Kaiser Permanente’s efforts to expand its services and membership base not only benefit its members, they also profit various communities as jobs are created. In 2005, the leading HMO provider issued a news release that discussed their continued success, as well as plans for ongoing development at the cost of over $20 billion. How is Kaiser Permanente able to fund these endeavors? According to a statement in the same article from Chairman and CEO, George Halvorson, “Wise use of our membership dollars allows us to fund our new hospitals, seismic retrofitting, facility improvements and KP HealthConnect, our new electronic physician-support tool.” Six years later, are their plans coming to pass?
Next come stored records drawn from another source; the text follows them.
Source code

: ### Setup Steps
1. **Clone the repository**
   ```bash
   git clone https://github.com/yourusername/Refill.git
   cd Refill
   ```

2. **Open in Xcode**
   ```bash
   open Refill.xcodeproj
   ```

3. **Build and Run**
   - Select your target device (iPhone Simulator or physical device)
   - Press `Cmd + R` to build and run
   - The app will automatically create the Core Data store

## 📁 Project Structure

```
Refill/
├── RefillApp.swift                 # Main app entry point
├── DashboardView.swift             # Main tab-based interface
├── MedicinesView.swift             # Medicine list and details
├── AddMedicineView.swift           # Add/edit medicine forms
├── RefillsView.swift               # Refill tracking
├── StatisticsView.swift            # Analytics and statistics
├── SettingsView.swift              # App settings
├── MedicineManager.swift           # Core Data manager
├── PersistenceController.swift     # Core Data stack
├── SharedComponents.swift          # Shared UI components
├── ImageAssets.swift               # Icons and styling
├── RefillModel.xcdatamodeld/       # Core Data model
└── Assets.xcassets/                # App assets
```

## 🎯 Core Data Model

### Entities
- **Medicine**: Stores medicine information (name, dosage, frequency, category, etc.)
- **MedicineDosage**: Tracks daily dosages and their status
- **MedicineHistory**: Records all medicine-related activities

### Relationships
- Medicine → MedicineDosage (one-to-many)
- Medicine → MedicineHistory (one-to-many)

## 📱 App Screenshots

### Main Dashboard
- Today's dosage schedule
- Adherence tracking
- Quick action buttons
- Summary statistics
Let’s allow the building projects to answer the question.
Anaheim: Kaiser Permanente is investing $500 million to transform 27 acres of land into a medical campus, which will include a 262-bed replacement hospital. The first building will open in the fall of 2011, with remaining facilities being completed by 2013.
Elk Grove: A 64,579 square-foot medical office building is underway to help serve Elk Grove’s growing population.
Fontana: With a $430 million construction budget, plans are underway to build a new seven-story, 314-bed hospital to replace the current Kaiser Permanente location. Among other things, the new building is being constructed to meet California’s new building codes for earthquake safety. The hospital is scheduled to open in December 2012.